# pypdf 如何解析 PDF 文件

pypdf 使用 {class}`~pypdf.PdfReader` 来解析 PDF 文件。方法 {py:meth}`PdfReader.read <pypdf.PdfReader.read>` 展示了解析的基本结构：

1. **查找并读取交叉引用表 (xref) 和尾部 (trailer)**：  
   交叉引用表 (xref table) 是一个包含字节偏移量的表，用于指示文件中对象的位置。尾部 (trailer) 提供了附加信息，例如根对象 (Catalog) 和包含元数据的 Info 对象。

2. **解析对象**：  
   在定位到 xref 表和尾部之后，pypdf 继续解析 PDF 中的对象。PDF 中的对象可以是多种类型，例如字典 (dictionaries)、数组 (arrays)、流 (streams) 和简单数据类型（如整数、字符串）。pypdf 解析这些对象并将其存储在 {py:meth}`PdfReader.resolved_objects <pypdf.PdfReader.resolved_objects>` 中，并通过 {py:meth}`cache_indirect_object <pypdf.PdfReader.cache_indirect_object>` 进行填充。

● 所给材料
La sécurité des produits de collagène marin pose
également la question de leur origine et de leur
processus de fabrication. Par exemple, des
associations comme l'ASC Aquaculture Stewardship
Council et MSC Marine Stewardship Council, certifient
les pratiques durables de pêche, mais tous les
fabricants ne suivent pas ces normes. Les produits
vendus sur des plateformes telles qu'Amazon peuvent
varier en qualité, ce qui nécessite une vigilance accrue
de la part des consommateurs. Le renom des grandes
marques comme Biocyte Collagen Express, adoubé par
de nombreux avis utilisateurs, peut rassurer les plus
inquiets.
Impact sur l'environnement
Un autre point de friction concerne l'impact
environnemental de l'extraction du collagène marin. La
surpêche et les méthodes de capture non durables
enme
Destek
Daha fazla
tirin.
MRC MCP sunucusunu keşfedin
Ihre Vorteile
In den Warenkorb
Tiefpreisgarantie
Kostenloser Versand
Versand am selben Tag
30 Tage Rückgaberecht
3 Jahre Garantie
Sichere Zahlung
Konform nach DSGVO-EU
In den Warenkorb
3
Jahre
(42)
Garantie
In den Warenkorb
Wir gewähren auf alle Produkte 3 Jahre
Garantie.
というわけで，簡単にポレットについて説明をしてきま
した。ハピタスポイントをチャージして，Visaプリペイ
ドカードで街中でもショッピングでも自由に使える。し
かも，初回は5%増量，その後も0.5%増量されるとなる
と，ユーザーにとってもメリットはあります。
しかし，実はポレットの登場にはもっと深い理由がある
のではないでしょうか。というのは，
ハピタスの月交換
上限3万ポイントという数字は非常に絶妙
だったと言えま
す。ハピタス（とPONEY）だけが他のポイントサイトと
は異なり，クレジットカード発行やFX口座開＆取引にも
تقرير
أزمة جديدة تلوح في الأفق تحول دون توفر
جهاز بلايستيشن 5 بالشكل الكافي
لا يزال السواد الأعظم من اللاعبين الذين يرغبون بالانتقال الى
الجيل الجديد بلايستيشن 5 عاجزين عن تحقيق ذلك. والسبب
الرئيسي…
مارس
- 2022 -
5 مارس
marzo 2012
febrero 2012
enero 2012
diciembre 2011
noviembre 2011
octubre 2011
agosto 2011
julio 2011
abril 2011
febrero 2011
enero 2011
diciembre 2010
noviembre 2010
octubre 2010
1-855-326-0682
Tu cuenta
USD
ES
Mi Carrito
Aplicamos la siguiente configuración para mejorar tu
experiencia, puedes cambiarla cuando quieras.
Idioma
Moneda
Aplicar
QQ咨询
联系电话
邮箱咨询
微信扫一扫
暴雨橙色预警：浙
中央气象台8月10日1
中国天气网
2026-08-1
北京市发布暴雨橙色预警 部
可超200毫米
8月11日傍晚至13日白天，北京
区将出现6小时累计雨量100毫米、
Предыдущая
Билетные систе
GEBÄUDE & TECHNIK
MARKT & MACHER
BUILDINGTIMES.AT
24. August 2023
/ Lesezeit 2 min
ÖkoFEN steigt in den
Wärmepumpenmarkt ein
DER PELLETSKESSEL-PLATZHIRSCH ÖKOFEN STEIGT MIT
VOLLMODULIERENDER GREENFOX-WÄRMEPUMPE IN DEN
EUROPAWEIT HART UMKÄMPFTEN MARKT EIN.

● 任务项 1
根据关于 pypdf 解析 PDF 文件的文本，尾部 (trailer) 提供的附加信息举了哪两个例子？
● 任务项 2
请将关于 pypdf 解析 PDF 文件的文本中从“# pypdf 如何解析”一直到“和包含元数据的 Info 对象。”的部分原样重抄一遍。
● 任务项 3
请接着关于 pypdf 如何解析 PDF 文件的那段文本的最后一句往下写。

● 练习结果 1
根对象 (Catalog) 和包含元数据的 Info 对象。

● 练习结果 2
# pypdf 如何解析 PDF 文件

pypdf 使用 {class}`~pypdf.PdfReader` 来解析 PDF 文件。方法 {py:meth}`PdfReader.read <pypdf.PdfReader.read>` 展示了解析的基本结构：

1. **查找并读取交叉引用表 (xref) 和尾部 (trailer)**：  
   交叉引用表 (xref table) 是一个包含字节偏移量的表，用于指示文件中对象的位置。尾部 (trailer) 提供了附加信息，例如根对象 (Catalog) 和包含元数据的 Info 对象。

● 练习结果 3
3. **解码内容流**：  
   PDF 的内容通常存储在**内容流**中，这些流是 PDF 操作符和操作数的序列。pypdf 通过应用流字典中指定的过滤器（例如 `FlateDecode`、`LZWDecode`）来解码这些内容流。仅当对象通过 {py:meth}`PdfReader.get_object <pypdf.PdfReader.get_object>` 请求时，才会进行此解码，该方法使用 `PdfReader._get_object_from_stream` 方法。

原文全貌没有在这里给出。